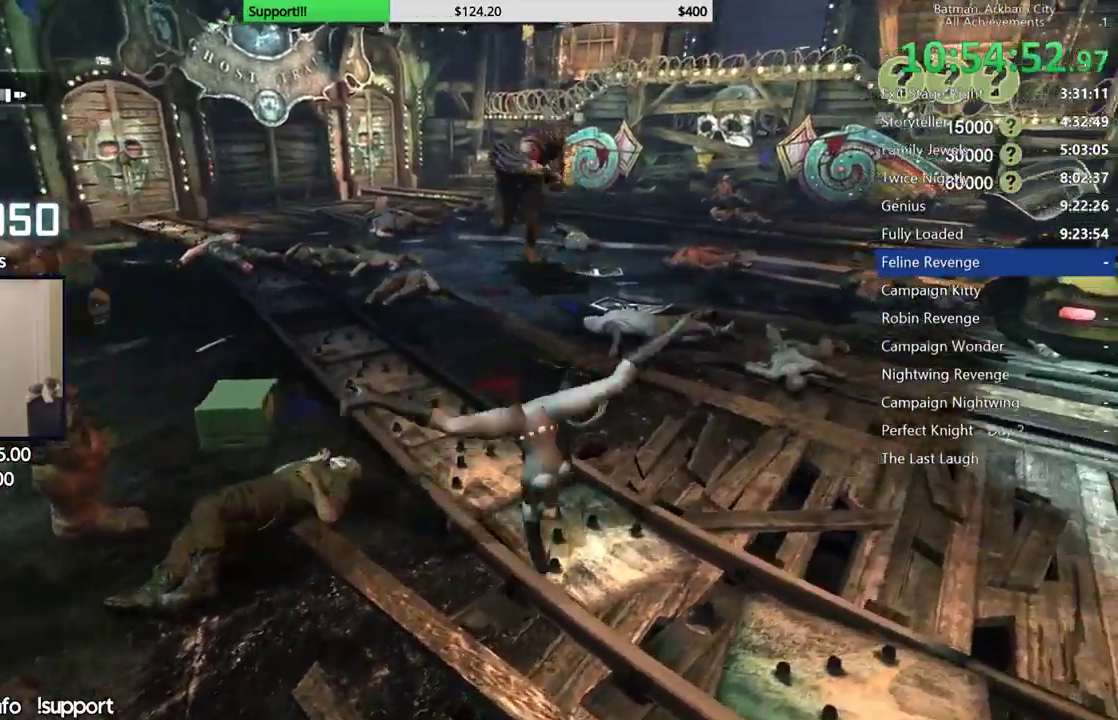
{"dt_ms": 500, "buttons": [], "left_stick": "up", "right_stick": "center", "button_events": [[400, "B", "down"], [483, "B", "up"]]}
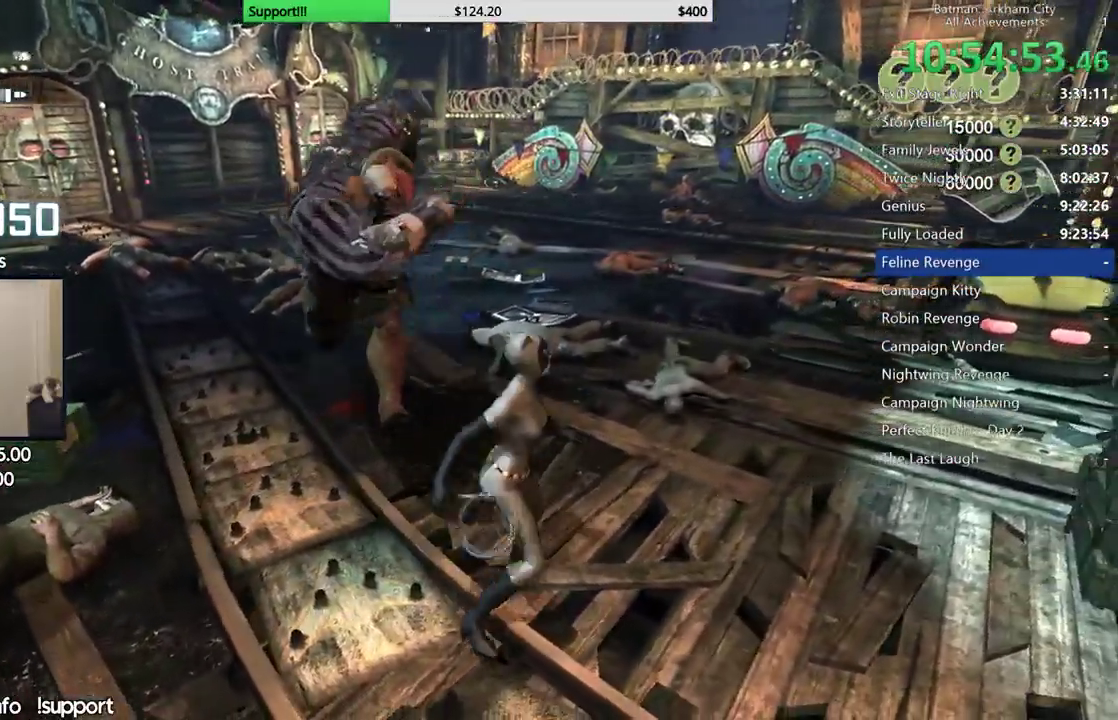
{"dt_ms": 1000, "buttons": ["B"], "left_stick": "up", "right_stick": "center", "button_events": [[67, "B", "down"], [117, "B", "up"], [167, "B", "down"], [267, "B", "up"], [350, "B", "down"], [433, "B", "up"], [500, "B", "down"], [583, "B", "up"], [667, "B", "down"], [733, "B", "up"], [817, "B", "down"], [900, "B", "up"], [1000, "B", "down"]]}
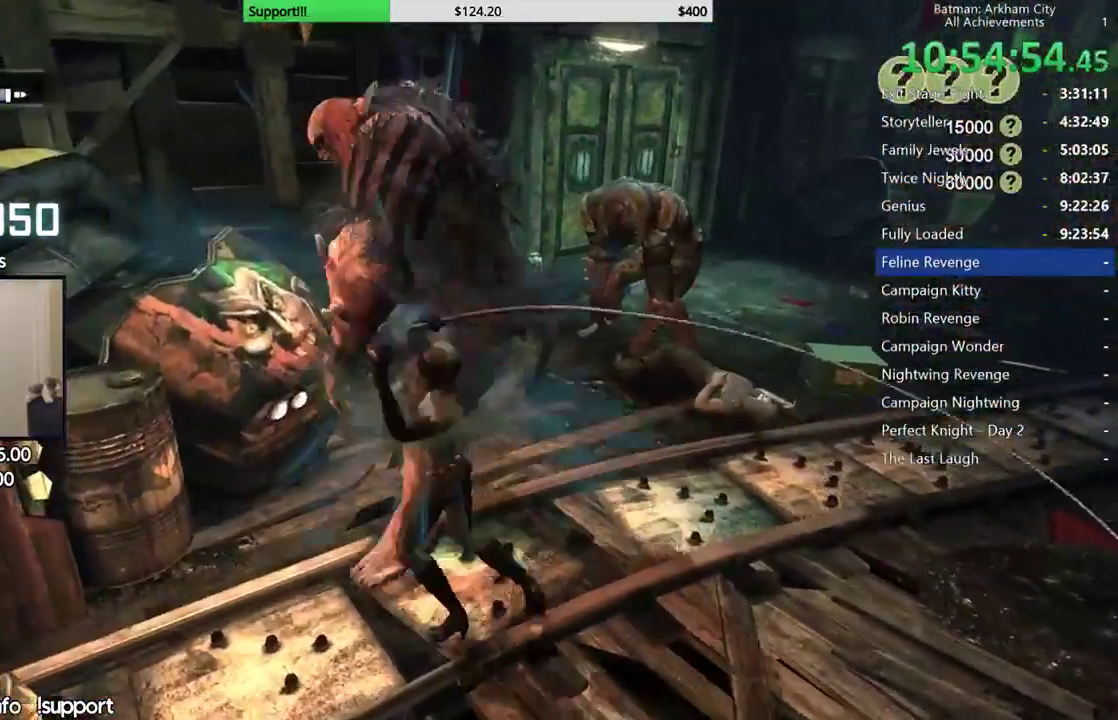
{"dt_ms": 500, "buttons": ["B"], "left_stick": "up", "right_stick": "center", "button_events": [[67, "B", "up"], [150, "B", "down"], [233, "B", "up"], [317, "B", "down"], [400, "B", "up"], [467, "B", "down"]]}
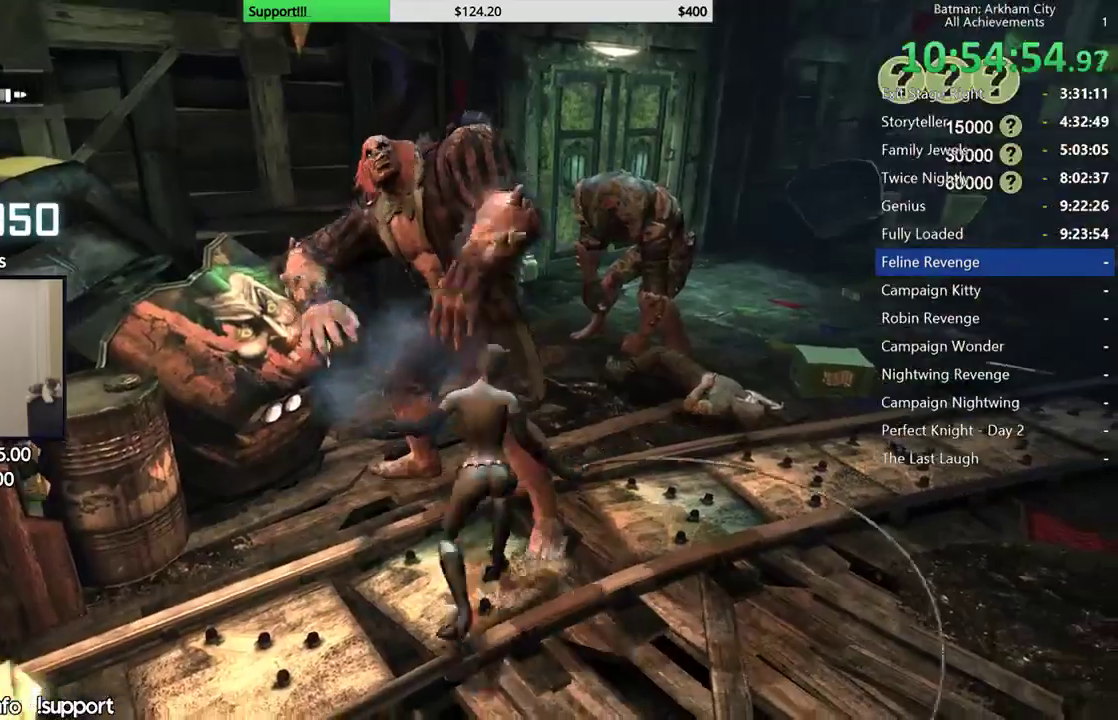
{"dt_ms": 500, "buttons": [], "left_stick": "up", "right_stick": "down", "button_events": [[67, "B", "up"], [133, "B", "down"], [200, "B", "up"]]}
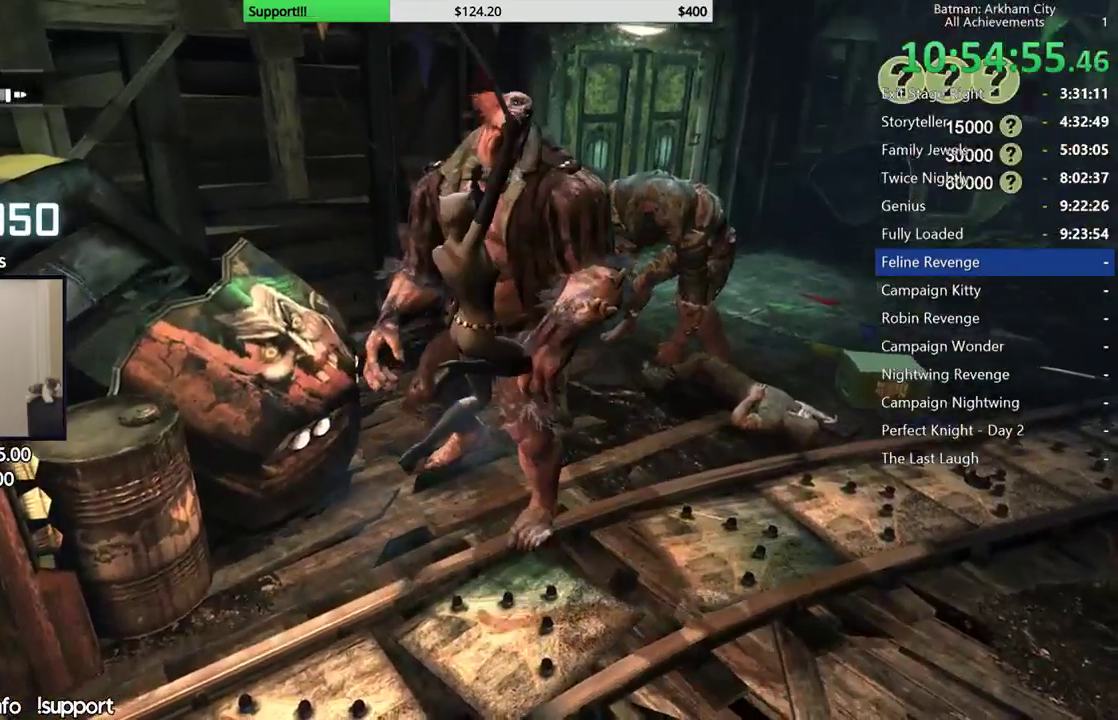
{"dt_ms": 500, "buttons": [], "left_stick": "up-right", "right_stick": "center", "button_events": [[217, "X", "down"], [283, "X", "up"], [367, "X", "down"], [433, "X", "up"]]}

**TASK TO CARRY OUT:** The records above are to be restated exactly, with all pictures omitted.

**EXERCISE ANSWER:**
{"dt_ms": 500, "buttons": [], "left_stick": "up", "right_stick": "center", "button_events": [[400, "B", "down"], [483, "B", "up"]]}
{"dt_ms": 1000, "buttons": ["B"], "left_stick": "up", "right_stick": "center", "button_events": [[67, "B", "down"], [117, "B", "up"], [167, "B", "down"], [267, "B", "up"], [350, "B", "down"], [433, "B", "up"], [500, "B", "down"], [583, "B", "up"], [667, "B", "down"], [733, "B", "up"], [817, "B", "down"], [900, "B", "up"], [1000, "B", "down"]]}
{"dt_ms": 500, "buttons": ["B"], "left_stick": "up", "right_stick": "center", "button_events": [[67, "B", "up"], [150, "B", "down"], [233, "B", "up"], [317, "B", "down"], [400, "B", "up"], [467, "B", "down"]]}
{"dt_ms": 500, "buttons": [], "left_stick": "up", "right_stick": "down", "button_events": [[67, "B", "up"], [133, "B", "down"], [200, "B", "up"]]}
{"dt_ms": 500, "buttons": [], "left_stick": "up-right", "right_stick": "center", "button_events": [[217, "X", "down"], [283, "X", "up"], [367, "X", "down"], [433, "X", "up"]]}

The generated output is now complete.